Transfert à Saint Pétersbourg. Détour par le lac Ladoga, immense étendue gelée qui m’invite à aller pister l’élan, cette envie de « Grand Nord », plusieurs fois remises : traîneau, chiens et solitude.
Saint Pétersbourg. Hôtel Sovetskia. Dîner dans la forteresse Pierre et Paul. A côté de nous, une famille fête l’anniversaire d’un petit garçon de trois ans qui n’est pas là. Tristesse de cette fête d’anniversaire donnée en l’honneur de celui qui ne peut-être présent pour cause de maladie. Encore cette impression de vivre une situation qui à elle seule condense tout un mystère, et ce soir précisément, ce que pourrait cet indéfinissable que l’on nomme, faute de mots disponibles, l’âme russe…
Le lendemain, ballade matinale dans Saint Pétersbourg, accompagné d’un froid presque cinglant. Cérémonie religieuse dans l’Eglise de la Trinité où je suis entré, presque par hasard. Une succession de champs religieux comme la grâce d’un instant. Soudain seul, je perçois, je crois, la sensualité et le mystère qui s’éveille à l’écoute de la liturgie orthodoxe et qui, comme le révèle Julia Kristeva (L’Infini n°63, automne 1998) imprime en nous le sentiment que nous ne sommes pas de ce monde.

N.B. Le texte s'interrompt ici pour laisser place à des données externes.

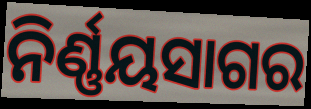
ନିର୍ଣ୍ଣୟସାଗର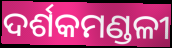
ଦର୍ଶକମଣ୍ଡଳୀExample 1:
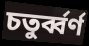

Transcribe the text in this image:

চতুর্ব্বর্ণ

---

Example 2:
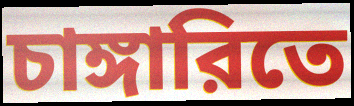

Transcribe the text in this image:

চাঙ্গারিতে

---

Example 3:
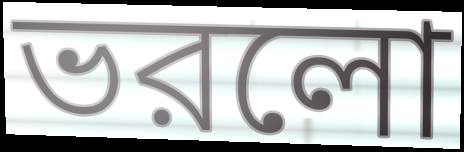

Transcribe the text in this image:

ভরলো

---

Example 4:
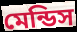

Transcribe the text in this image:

মেন্ডিস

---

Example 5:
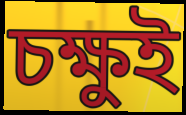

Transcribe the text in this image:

চক্ষুইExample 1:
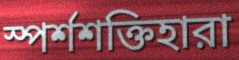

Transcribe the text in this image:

স্পর্শশক্তিহারা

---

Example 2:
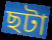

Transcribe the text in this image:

ছটা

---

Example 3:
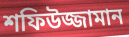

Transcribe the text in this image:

শফিউজ্জামান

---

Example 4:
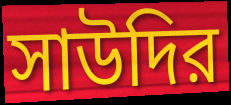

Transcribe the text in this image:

সাউদির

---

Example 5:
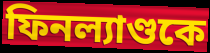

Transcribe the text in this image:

ফিনল্যাণ্ডকে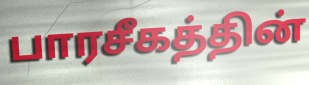
பாரசீகத்தின்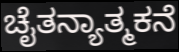
ಚೈತನ್ಯಾತ್ಮಕನೆ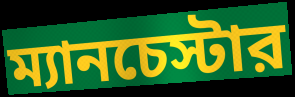
ম্যানচেস্টারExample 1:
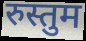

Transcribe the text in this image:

रुस्तुम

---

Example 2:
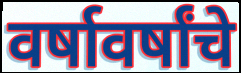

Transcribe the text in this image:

वर्षावर्षांचे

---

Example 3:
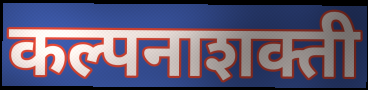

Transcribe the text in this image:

कल्पनाशक्ती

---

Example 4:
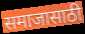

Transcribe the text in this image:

समाजासाठी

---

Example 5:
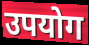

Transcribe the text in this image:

उपयोग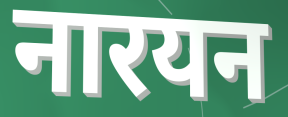
नारयन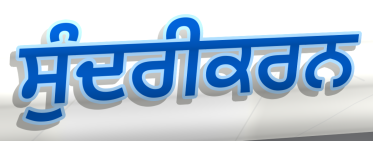
ਸੁੰਦਰੀਕਰਨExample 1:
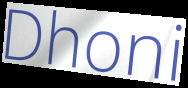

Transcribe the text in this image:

Dhoni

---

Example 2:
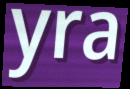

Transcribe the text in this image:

yra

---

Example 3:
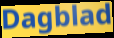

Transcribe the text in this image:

Dagblad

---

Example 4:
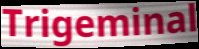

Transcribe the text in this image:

Trigeminal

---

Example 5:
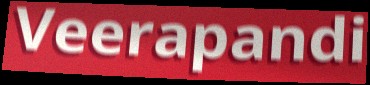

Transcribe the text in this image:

VeerapandiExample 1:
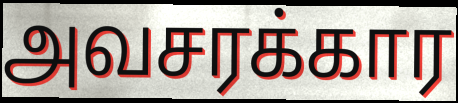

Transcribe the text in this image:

அவசரக்கார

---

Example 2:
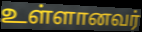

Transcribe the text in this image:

உள்ளானவர்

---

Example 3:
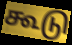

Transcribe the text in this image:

கூடு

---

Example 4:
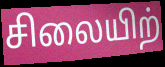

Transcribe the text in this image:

சிலையிற்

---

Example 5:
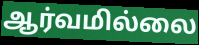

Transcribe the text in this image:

ஆர்வமில்லைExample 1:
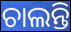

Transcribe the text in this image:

ଚାଲନ୍ତି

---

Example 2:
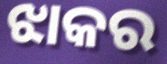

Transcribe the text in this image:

ଝାକର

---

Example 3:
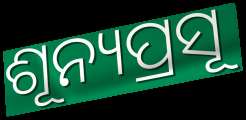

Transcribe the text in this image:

ଶୂନ୍ୟପ୍ରସୂ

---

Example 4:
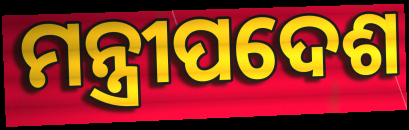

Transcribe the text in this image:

ମନ୍ତ୍ରୀପଦେଶ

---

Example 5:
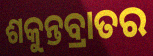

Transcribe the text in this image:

ଶକୁନ୍ତବ୍ରାତରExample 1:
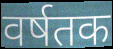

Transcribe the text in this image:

वर्षतक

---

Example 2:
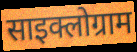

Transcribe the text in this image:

साइक्लोग्राम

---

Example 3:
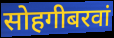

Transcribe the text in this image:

सोहगीबरवां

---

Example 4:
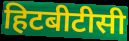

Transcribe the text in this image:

हिटबीटीसी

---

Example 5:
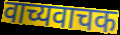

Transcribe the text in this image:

वाच्यवाचक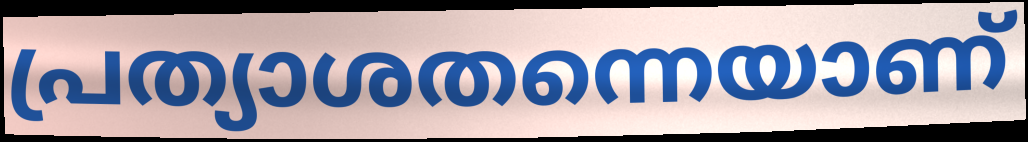
പ്രത്യാശതന്നെയാണ്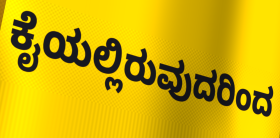
ಕೈಯಲ್ಲಿರುವುದರಿಂದ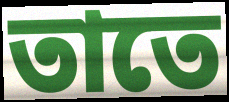
তাতে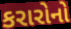
કરારોનો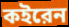
কইরেনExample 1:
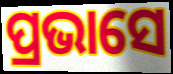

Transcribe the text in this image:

ପ୍ରଭାସେ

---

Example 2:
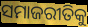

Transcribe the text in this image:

ସମାଜରୀତିକୁ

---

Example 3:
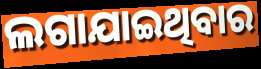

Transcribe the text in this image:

ଲଗାଯାଇଥିବାର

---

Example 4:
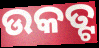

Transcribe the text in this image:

ଉକତ୍ଟ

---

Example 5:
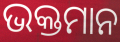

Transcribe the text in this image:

ଭକ୍ତମାନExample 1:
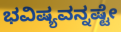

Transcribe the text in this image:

ಭವಿಷ್ಯವನ್ನಷ್ಟೇ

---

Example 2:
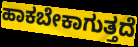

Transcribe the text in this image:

ಹಾಕಬೇಕಾಗುತ್ತದೆ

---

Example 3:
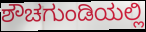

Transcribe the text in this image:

ಶೌಚಗುಂಡಿಯಲ್ಲಿ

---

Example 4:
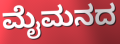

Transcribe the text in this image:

ಮೈಮನದ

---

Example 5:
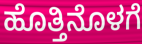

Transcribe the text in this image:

ಹೊತ್ತಿನೊಳಗೆ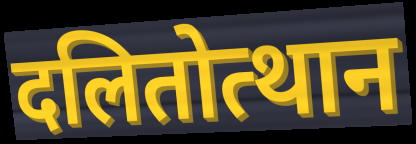
दलितोत्थान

Déambulation dans le « centre historique », plongée dans le métro… Mise en bouche exquise, invitation à revenir. Un peu pour rire, je passe au Consulat, prétextant du fait que le Consul nous avait déclaré sa porte toujours ouverte… Je sonne et c’est le Consul en personne qui vient m’ouvrir. Sourire en imaginant le récit un peu exagéré par la transformation romanesque d’une telle anecdote, et qui me servirait à alimenter les conversations sans importance d’un prochain dîner en ville : « je passais à Saint Pétersbourg, je me proposais d’aller saluer mon ami le Consul Visconti, etc. »
Saisir la grâce de la serveuse, mi ballerine, mi elfe, du café Puska Inn.